There is no common enterprise, there shall be no expectation of efforts of a promoter or third party. There is no expectation of profit from the work of others. People pay the Ethereum network to execute computations of their choosing, on their own. There is only an immutable compiled bytecode sitting on the Ethereum network. It can't be changed. They're just numbers living on the Internet. The code can do nothing on its own. People can run the code if they want to, or not. The code can do nothing on its own but sit there.

Users generate their own keys, no one else has keys to give them.
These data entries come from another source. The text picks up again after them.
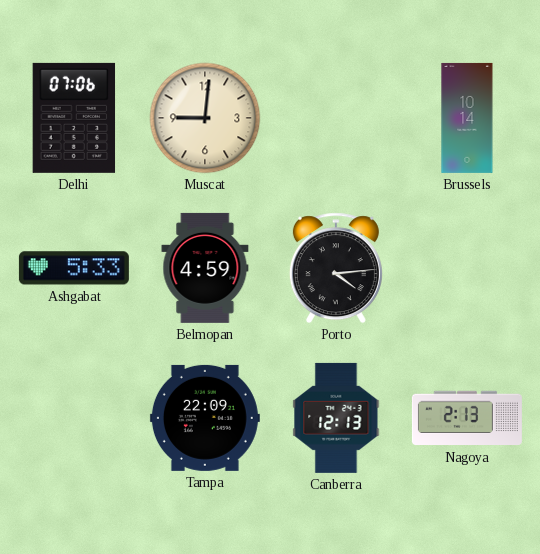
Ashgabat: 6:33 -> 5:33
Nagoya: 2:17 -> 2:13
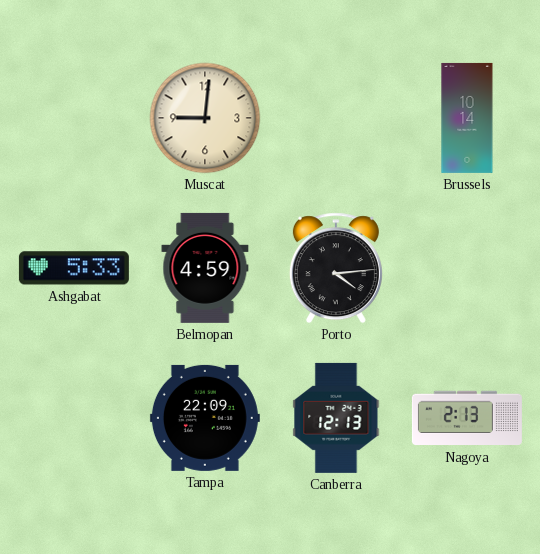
Delhi: 07:06 -> none
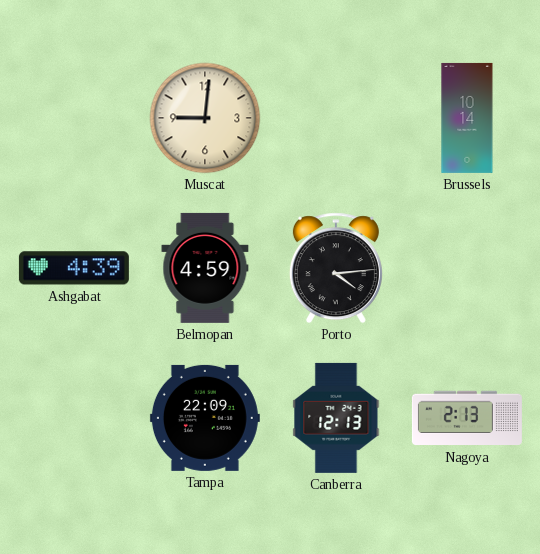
Ashgabat: 5:33 -> 4:39
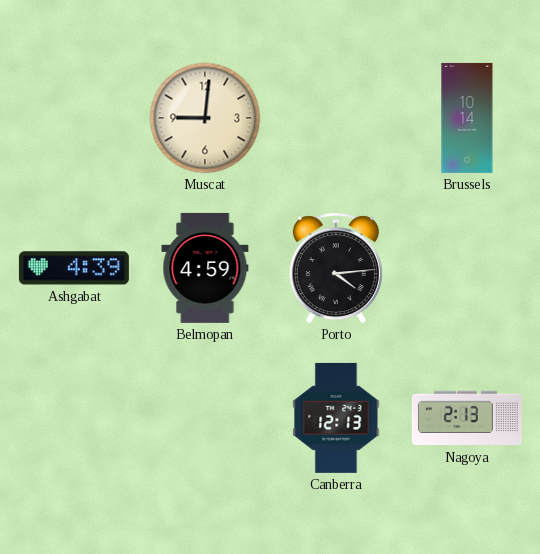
Tampa: 22:09 -> none
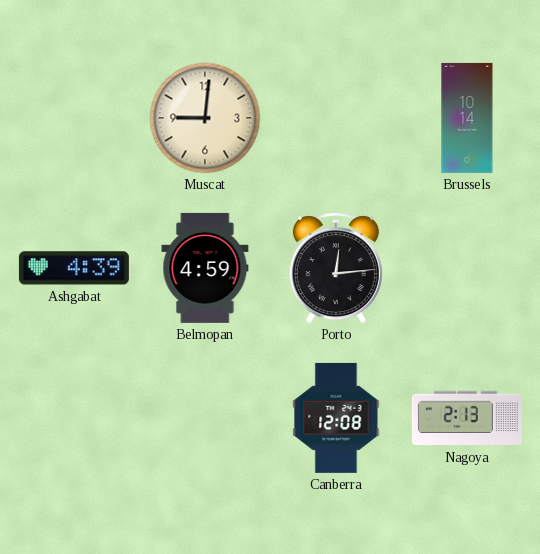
Porto: 4:14 -> 12:14
Canberra: 12:13 -> 12:08
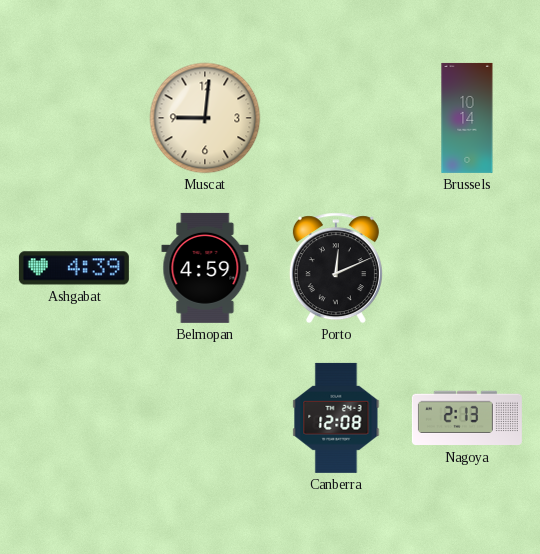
Porto: 12:14 -> 12:11
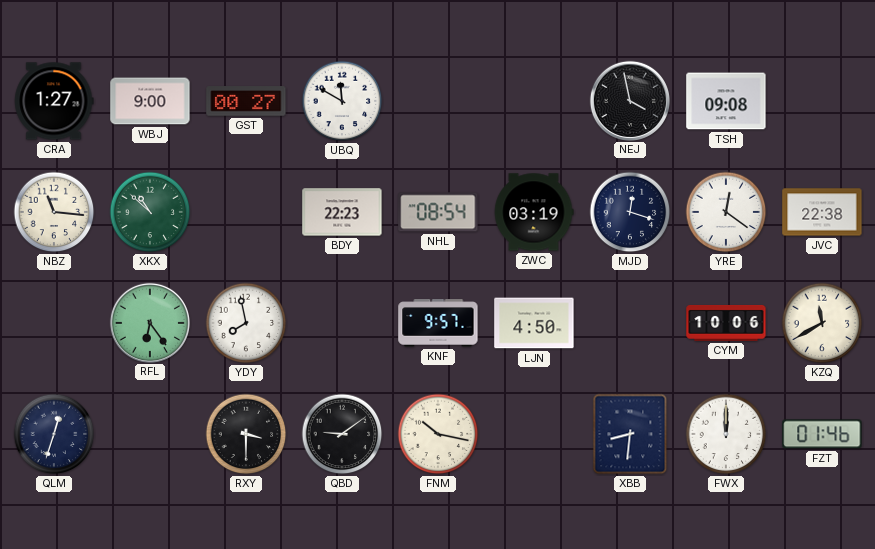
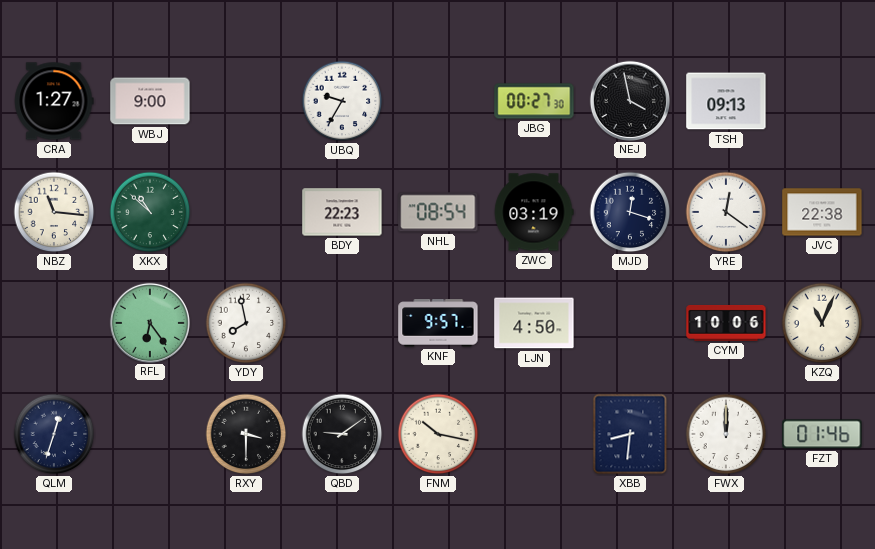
GST: 00:27 -> none
UBQ: 11:50 -> 9:35
JBG: none -> 00:27
TSH: 09:08 -> 09:13
KZQ: 11:40 -> 11:04
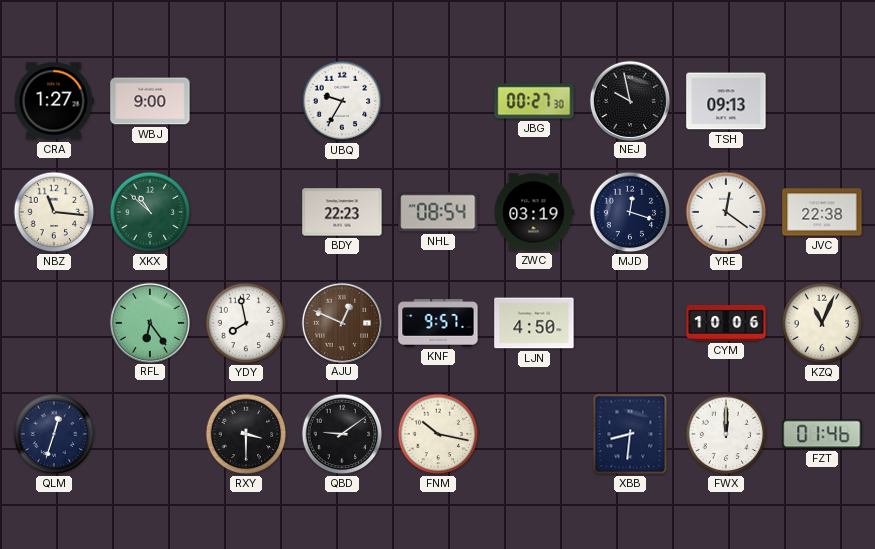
NEJ: 3:58 -> 9:58
AJU: none -> 12:49
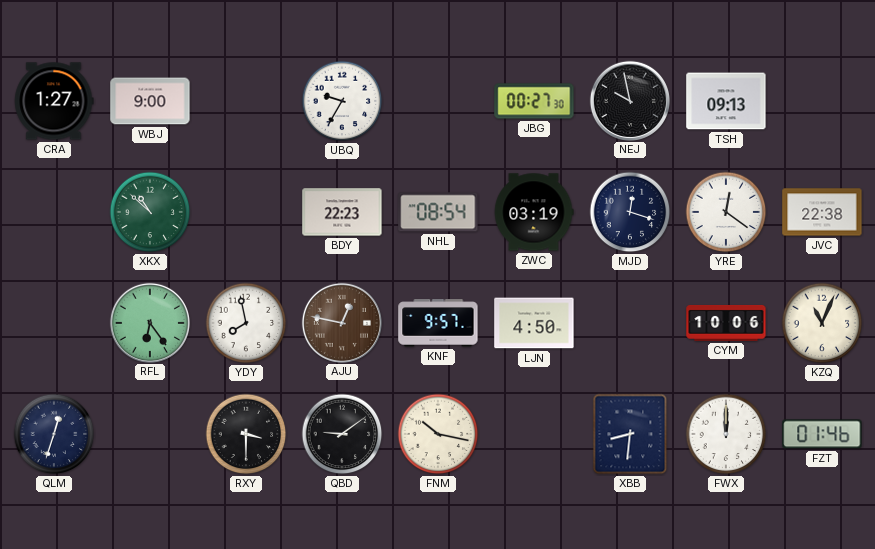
NBZ: 11:16 -> none
AJU: 12:49 -> 12:47
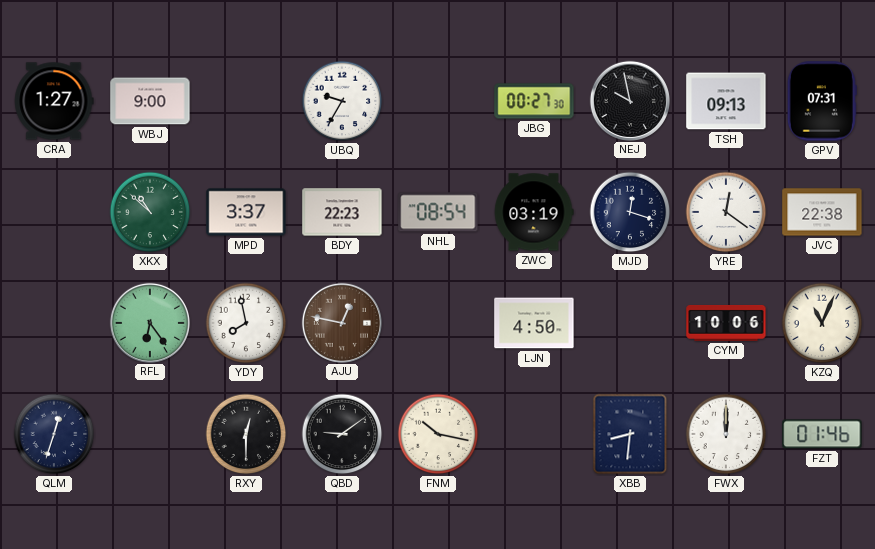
GPV: none -> 07:31
MPD: none -> 3:37
KNF: 9:57 -> none
RXY: 3:30 -> 12:30
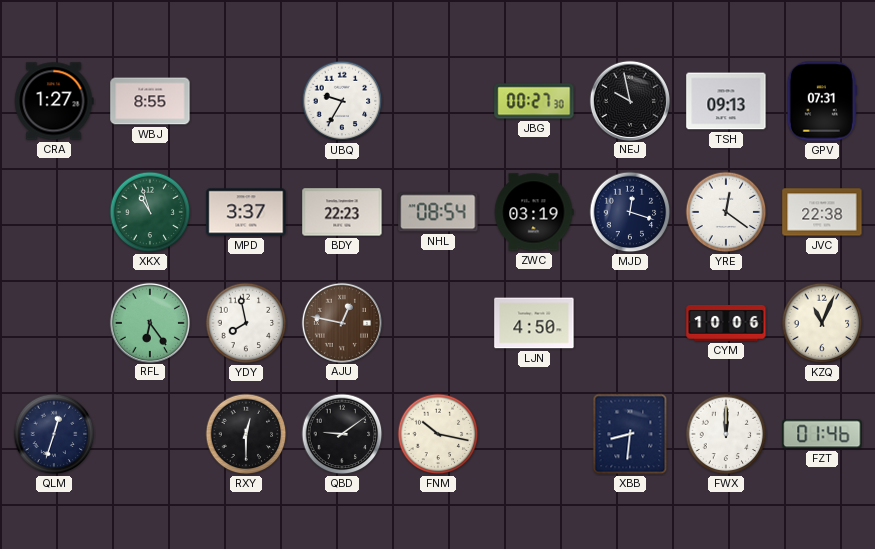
WBJ: 9:00 -> 8:55
XKX: 10:52 -> 10:57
Bonuses don't actually take anyone else's database values, they just add or subtract more or less database values based on the system state.

If you can, learn to code; or have the smartest coder or computer scientist you can find read over the code you plan to execute.

Blockchains, Smart contracts, and Cryptocurrencies, Are all cutting edge technologies, and as such, there is a risk, however small, of total failure. Software is hard. Computers are hard. Distributed software on distributed computers is harder. It's a miracle this stuff works at all. Strong cryptography seems unlikely to be broken, but if it is, everything will probably be broken.

Bitcoin Miners run computations and mint their own BTC reward if their computation matches what the network consensus code requires.

HEX Stakers run computations and mint their own HEX reward if their computation matches what the network consensus code requires.

In either network you can run your own code on your own machine, or pay someone else to run the code your choose for you to mint your reward. In Bitcoin the code lives in the node, in HEX the code lives in the node at a contract address. Paying a fee is paying someone to run your code.

HEX is not an airdrop or a fork. You mint your own coins when you FreeClaim using BTC or transform ETH into HEX. A wonderful innovation! An airdrop requires someone else control the coins and give them to you. A fork requires that some code exist and be forked.